Officials split over affordable housing
Some say city has too many projects; others say there is still a need for more.
By M.B. Taboada          Austin American-Statesman        May 30, 2009
GEORGETOWN — A proposed housing project for low- to moderate-income families is stirring a debate about whether this Williamson County city is providing enough housing for such families and is challenging some residents’ ideas about the city’s identity.

The City Council is divided on the proposed Sierra Ridge development — voting last month 4-3 against giving the Georgetown Housing Authority, which is a co-developer, an extension to its April deadline to begin the 188-unit, $23 million dollar project. In effect, the city pulled $700,000 for infrastructure improvements around Sierra Ridge.

Council members who have taken office over the past two years have swung the council against paying for the project. They point out that the 50,000-resident city has more than two times the amount of tax-credit affordable housing than other cities its size. More than half of the city’s 3,600 multifamily units are government-subsidized.

Alamo Heights sees its future in the past
By Colin McDonald      San Antonio Express-News      May 30, 2009
Alamo Heights is about to face reality.

For the past nine months, the city has been asking residents and business owners to imagine everything they ever wanted the city to be. The result was a comprehensive plan envisioning an environmentally aware, pedestrian-friendly village where people can shop, work and go to school by walking, bicycling or a taking a short trolley ride.

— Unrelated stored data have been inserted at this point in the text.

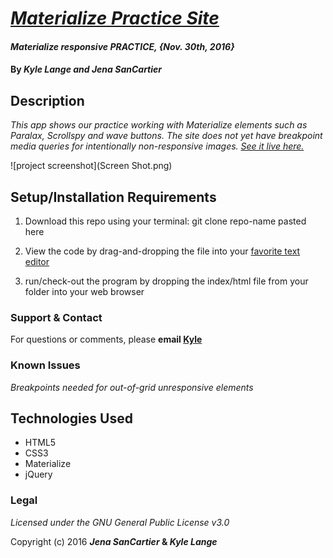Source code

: # _[Materialize Practice Site](http://materializecss.com/)_

#### _Materialize responsive PRACTICE, {Nov. 30th, 2016}_

#### By _**Kyle Lange and Jena SanCartier**_

## Description

_This app shows our practice working with Materialize elements such as Paralax, Scrollspy and wave buttons.  The site does not yet have breakpoint media queries for intentionally non-responsive images.  [See it live here.](https://kylelange.github.io/materialize/)_


![project screenshot](Screen Shot.png)

## Setup/Installation Requirements

  1. Download this repo using your terminal: git clone repo-name pasted here

  2. View the code by drag-and-dropping the file into your [favorite text editor](https://atom.io)

  3. run/check-out the program by dropping the index/html file from your folder into your web browser


### Support & Contact
For questions or comments, please __email [Kyle](baronsintrees@gmail.com)__

### Known Issues
_Breakpoints needed for out-of-grid unresponsive elements_

## Technologies Used

* HTML5
* CSS3
* Materialize
* jQuery

### Legal
*Licensed under the GNU General Public License v3.0*

Copyright (c) 2016 **_Jena SanCartier_ & _Kyle Lange_**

Now as residents turn up their air conditioners and start circling parking lots to minimize walking, the city is going to find out how many of those ideals can be achieved. On Tuesday night, the City Council voted to adopt the plan as a 15-year guiding document.

“We think it’s asinine,” said Jimmy Satel, a part owner of the men’s clothing store Satel’s. “They want to make this where families can walk and bicycle down here. That’s wonderful, but it’s not great for retail.”

Eco-friendly community construction may start soon
310-acre development aims to reuse scarred site of former caliche pit

By Karen Smith Welch      Amarillo Globe       May 31, 2009
The first visible sign of an ecologically sustainable community should rise soon on the western horizon outside Amarillo.

Natural Systems Developers will launch construction of a hospitality center for the proposed Mariposa ecoVillage, a concept that has – like other natural things – evolved over time on a 625-acre site owned by Bushland-based environmentalist and philanthropist Mary Emeny.

First envisioned by another company and designer as a $600 million to $800 million community of rammed-earth homes, businesses and conservation grounds, the project being carried out by Natural Systems and its CEO, Linda Lloyd, has been scaled down while remaining true to its ecologically friendly roots, she said.